An important observation relative to lowering blood pressure was the failure of PRA to increase, despite the substantial fall in arterial pressure during PBA. This extends our previous observations during 1 wk of baroreflex activation and is consistent with the persistent suppression of whole body NE spillover throughout the entire 3 wk of PBA in the present study (12, 1416, 18). The absence of an increase in PRA in the face of a 20-mmHg decrease in MAP suggests that chronic suppression of sympathetic activity includes the sympathetic outflow to the kidneys, as inhibition of renal sympathetic nerve activity would be expected to counteract pressure-dependent release (26). Because even small increases in plasma levels of angiotensin II greatly attenuate the blood pressure-lowering effects of PBA (14), neutrally induced suppression of renin secretion during baroreflex activation appears to be a critical response in permitting long-term reductions in arterial pressure.
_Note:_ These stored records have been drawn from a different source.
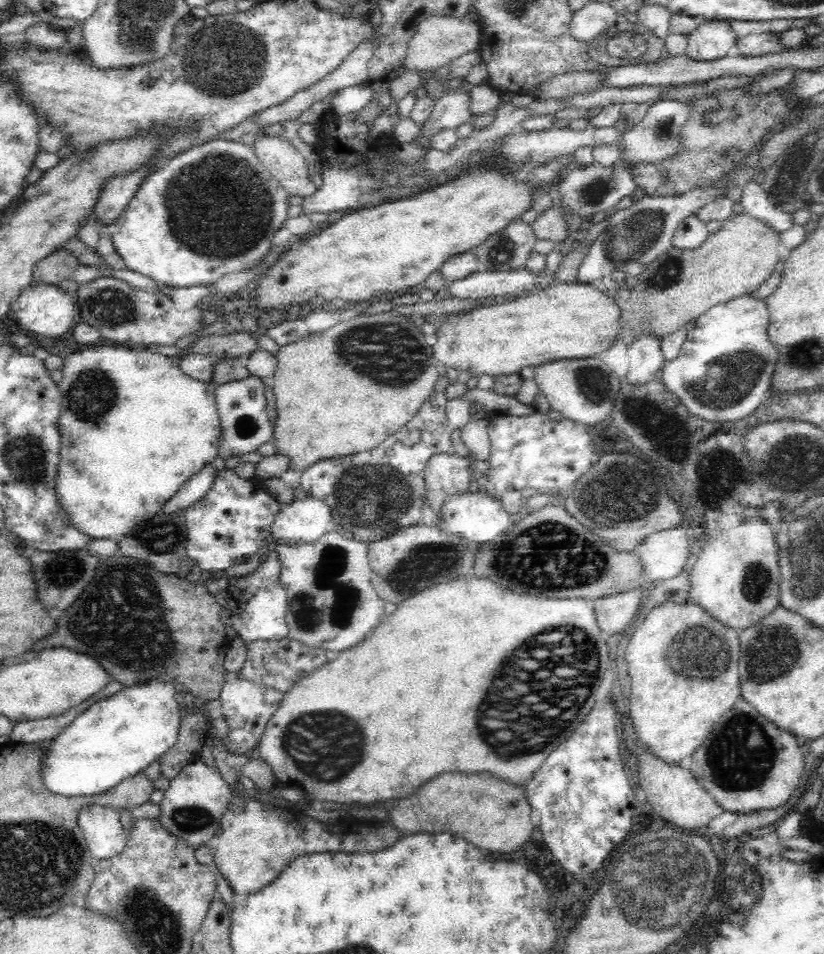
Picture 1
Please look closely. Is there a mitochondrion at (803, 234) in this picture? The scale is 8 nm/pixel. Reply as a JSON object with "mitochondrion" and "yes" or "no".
{"mitochondrion":"no"}

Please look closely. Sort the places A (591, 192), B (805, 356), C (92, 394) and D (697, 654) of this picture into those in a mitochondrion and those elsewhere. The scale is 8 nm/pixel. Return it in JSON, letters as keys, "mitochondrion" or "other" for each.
{"A":"mitochondrion","B":"mitochondrion","C":"mitochondrion","D":"mitochondrion"}

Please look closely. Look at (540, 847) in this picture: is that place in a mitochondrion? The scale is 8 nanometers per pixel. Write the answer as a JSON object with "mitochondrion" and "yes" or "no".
{"mitochondrion":"no"}

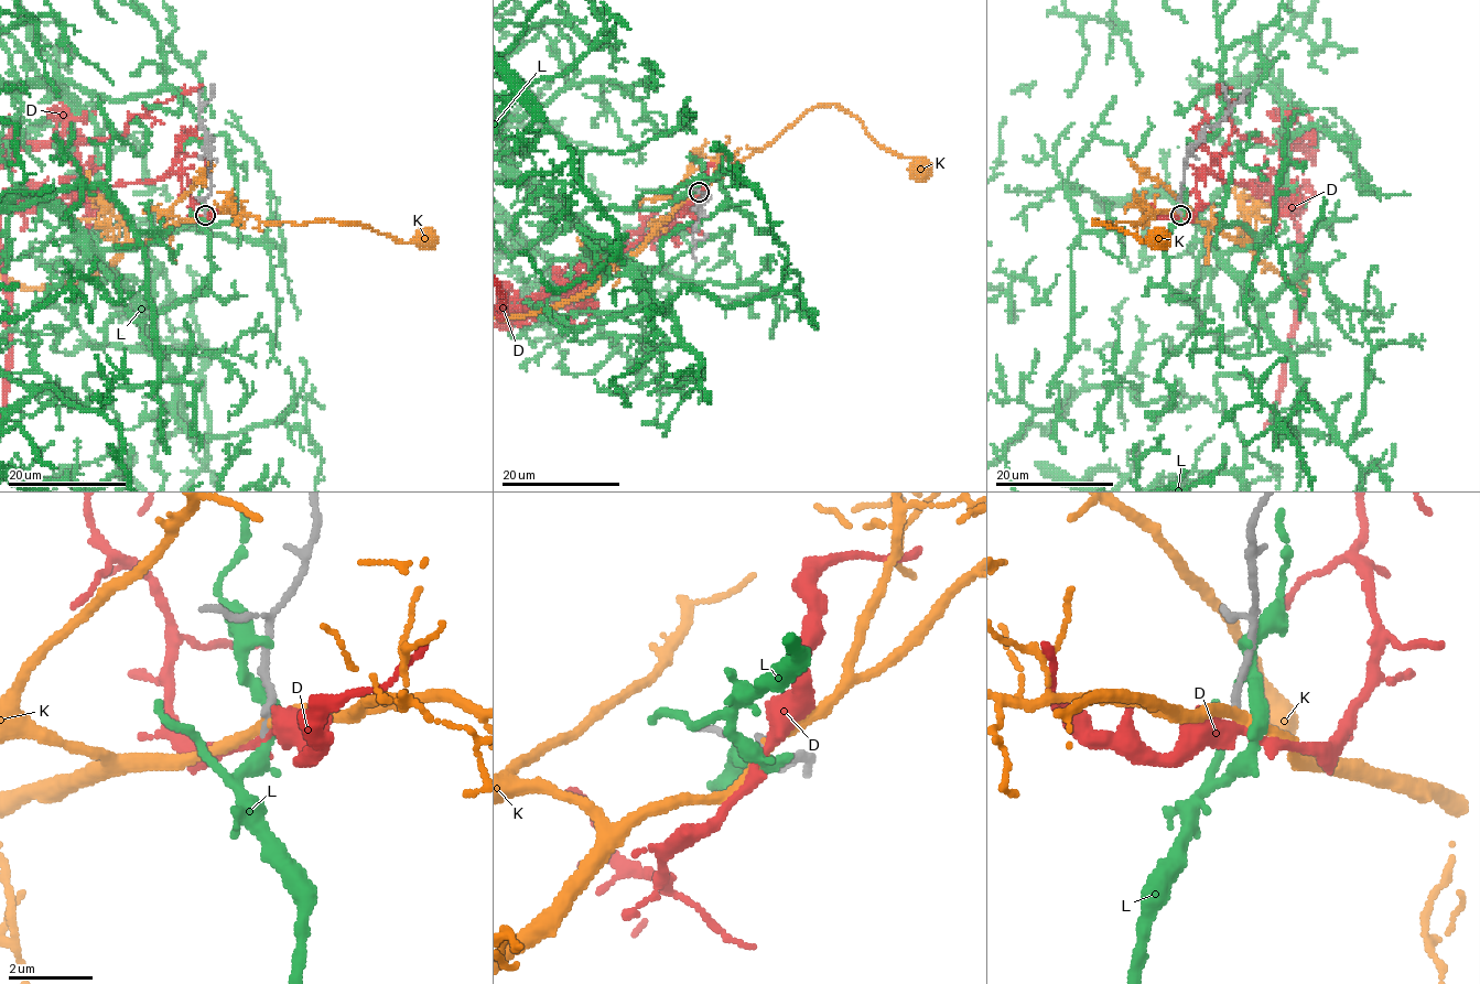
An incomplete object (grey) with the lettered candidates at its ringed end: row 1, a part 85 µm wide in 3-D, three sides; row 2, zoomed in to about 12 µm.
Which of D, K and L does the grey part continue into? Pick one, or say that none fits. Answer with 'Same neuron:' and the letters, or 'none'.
Same neuron: none

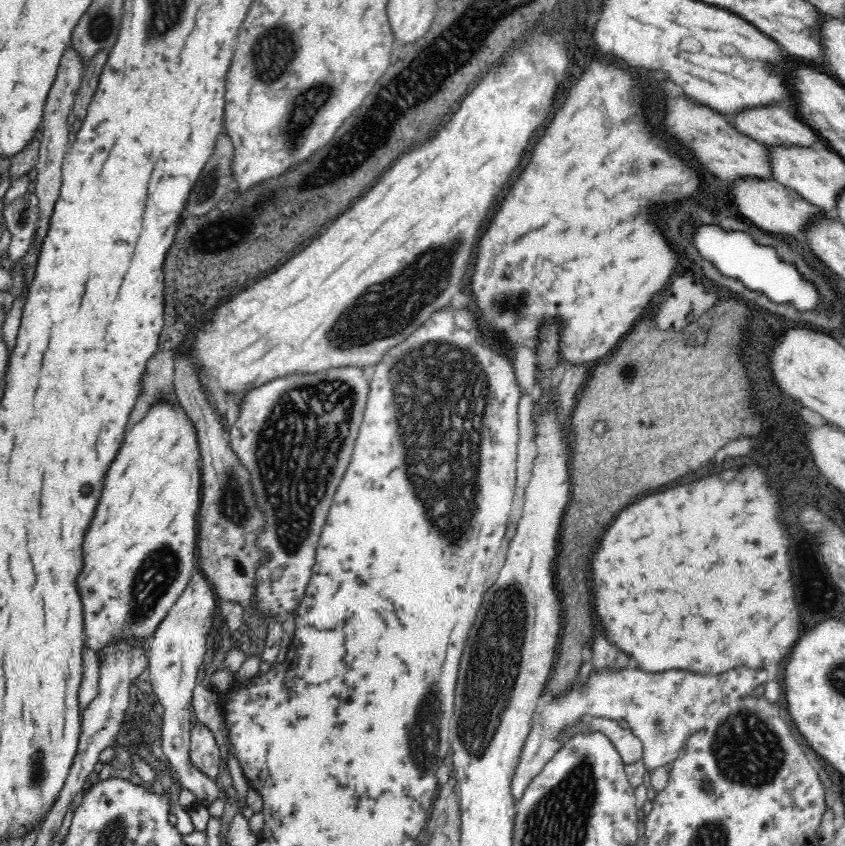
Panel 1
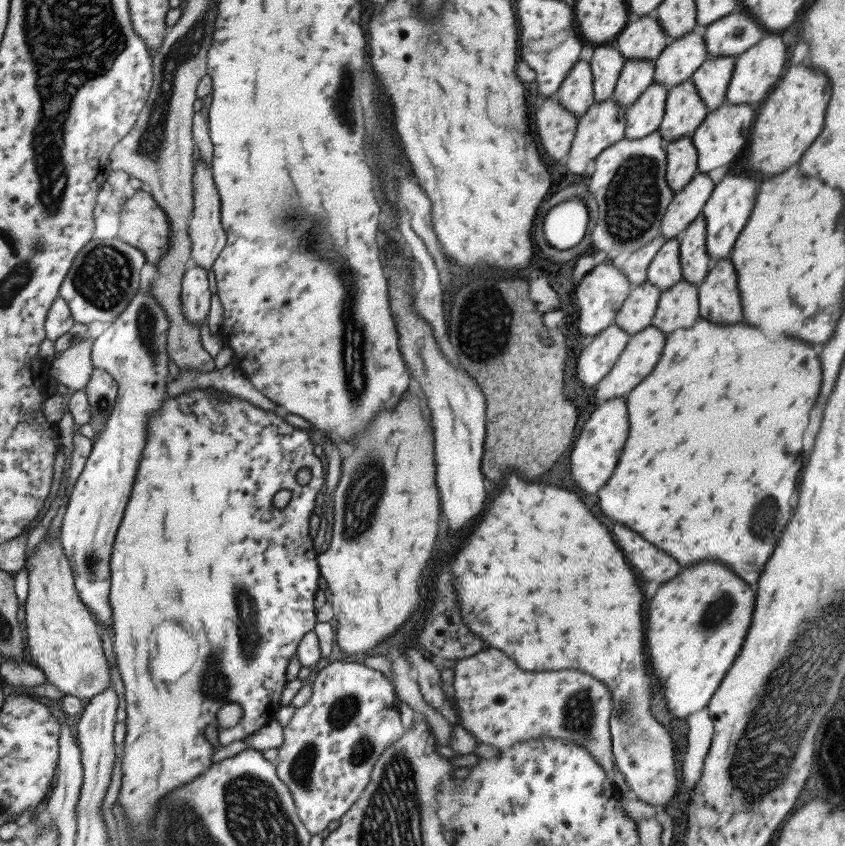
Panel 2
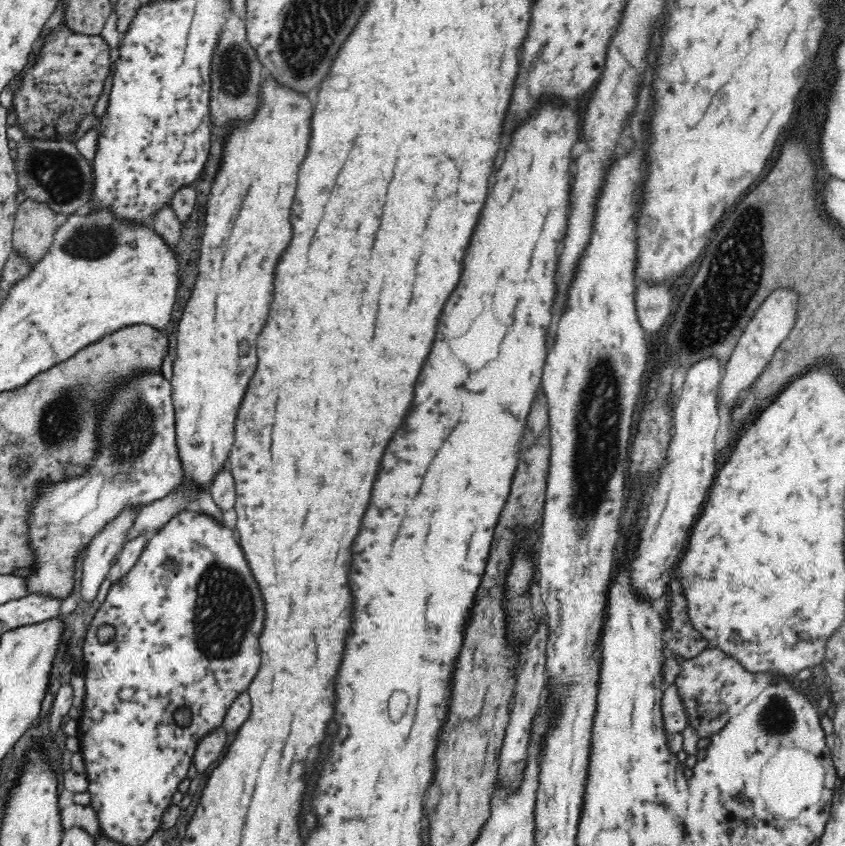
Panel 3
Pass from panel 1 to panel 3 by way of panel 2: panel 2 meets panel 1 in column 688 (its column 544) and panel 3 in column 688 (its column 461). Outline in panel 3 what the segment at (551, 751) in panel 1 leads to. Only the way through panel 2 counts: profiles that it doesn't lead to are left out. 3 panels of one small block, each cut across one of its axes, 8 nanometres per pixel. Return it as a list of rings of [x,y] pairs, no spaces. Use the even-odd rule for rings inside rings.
[[[706,647],[700,654],[691,659],[685,659],[680,665],[673,686],[681,698],[686,723],[700,739],[708,739],[716,735],[727,723],[730,717],[740,714],[744,707],[772,683],[767,673],[752,673],[737,660],[726,656],[721,650]]]

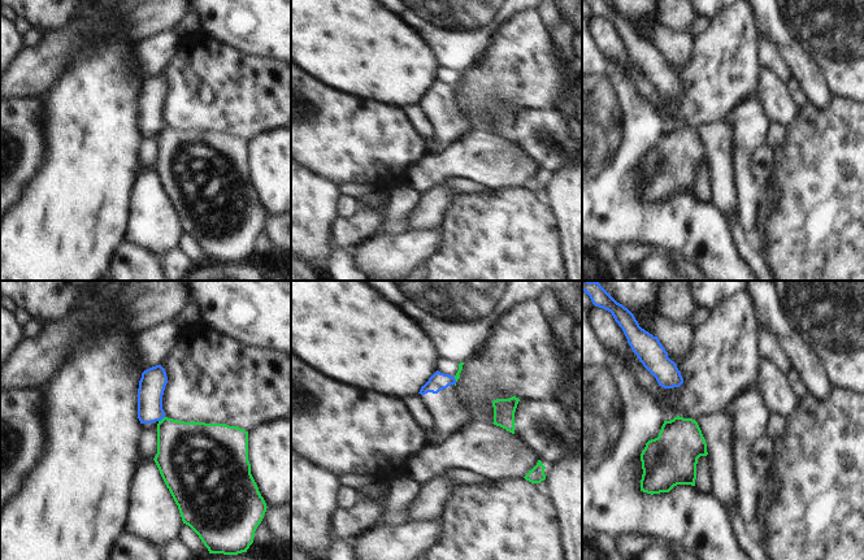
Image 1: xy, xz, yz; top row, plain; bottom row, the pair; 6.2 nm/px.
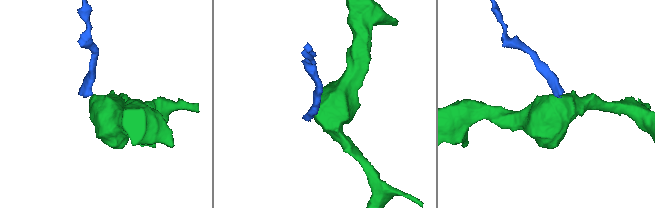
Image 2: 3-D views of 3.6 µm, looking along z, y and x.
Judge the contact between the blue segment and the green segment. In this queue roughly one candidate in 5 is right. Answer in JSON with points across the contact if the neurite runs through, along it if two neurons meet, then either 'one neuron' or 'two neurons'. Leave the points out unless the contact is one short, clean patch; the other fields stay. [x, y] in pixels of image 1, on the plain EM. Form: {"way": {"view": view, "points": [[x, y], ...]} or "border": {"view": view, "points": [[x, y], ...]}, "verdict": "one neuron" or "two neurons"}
{"border": {"view": "xy", "points": [[164, 125], [159, 130]]}, "verdict": "two neurons"}

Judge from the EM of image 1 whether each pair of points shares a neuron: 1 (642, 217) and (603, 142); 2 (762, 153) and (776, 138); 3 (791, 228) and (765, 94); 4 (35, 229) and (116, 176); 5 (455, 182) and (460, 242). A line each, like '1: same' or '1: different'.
1: same
2: different
3: different
4: same
5: different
Dynamic Indexes of Baroreflex Function

The continuous 24-h recordings of arterial pressure and heart rate provide new insight into dynamic baroreflex control of circulatory function during chronic electrical stimulation of the carotid sinus. A new and particularly important finding is that, despite the pattern of continuous, nonpulsatile electrical stimulation of the carotid sinus, PBA did not lead to cardiac baroreflex dysfunction. In fact, in addition to decreasing heart rate, both spontaneous baroreflex control of heart rate and heart rate variability actually increased during PBA. This latter finding confirms a recent report from a clinical trial in which the same device for electrical stimulation of the carotid sinus was used to lower blood pressure in patients with resistant hypertension (27). An additional new finding in the present study is that PBA not only chronically decreases blood pressure, but it also decreases blood pressure variability. Furthermore, we attribute the reduction in nonbaroreflex sequences during PBA to reduced sympathetic activity and concomitant diminished sympathoexcitation of the heart and the peripheral vasculature. Taken together, these dynamic measures of circulatory function suggest that PBA may have utility in the treatment of hypertension beyond simply lowering blood pressure. By decreasing blood pressure variability and associated target organ damage, and diminishing the likelihood of arrhythmias, the above dynamic indexes of improved baroreflex function may contribute to the clinical benefit of PBA.

Perspectives

Our current findings provide strong evidence that chronic activation of the carotid baroreflex produces sustained inhibition of sympathetic activity and arterial pressure that is not counteracted by central or peripheral adaptations. These results are in stark contrast to those from studies showing restoration of sympathetic activity and blood pressure from initially high values within days after surgical elimination of baroreceptor afferents. Because technical limitations have precluded an understanding of the role of baroreflexes in long-term control of sympathetic activity and arterial pressure, the present findings are particularly important because they present a perspective that is diametrically opposite from studies using SAD. Furthermore, they are consistent with emerging evidence that the natural activation of the baroreflex in hypertension has sustained effects on cardiovascular function by chronically inhibiting sympathetic activity (1, 13, 17, 19).

GRANTS

This study was supported by National Heart, Lung, and Blood Institute Grant HL-51971.

DISCLOSURES

T. E. Lohmeier and E. D. Irwin received consultant fees and are on the Scientific Advisory Board of CVRx, Inc. M. A. Rossing and A. W. Cates are employed by CVRx, Inc.

ACKNOWLEDGEMENTS

The authors greatly appreciate the outstanding technical assistance provided by Jamie Beckman, Mac Abernathy, and Boshen Liu.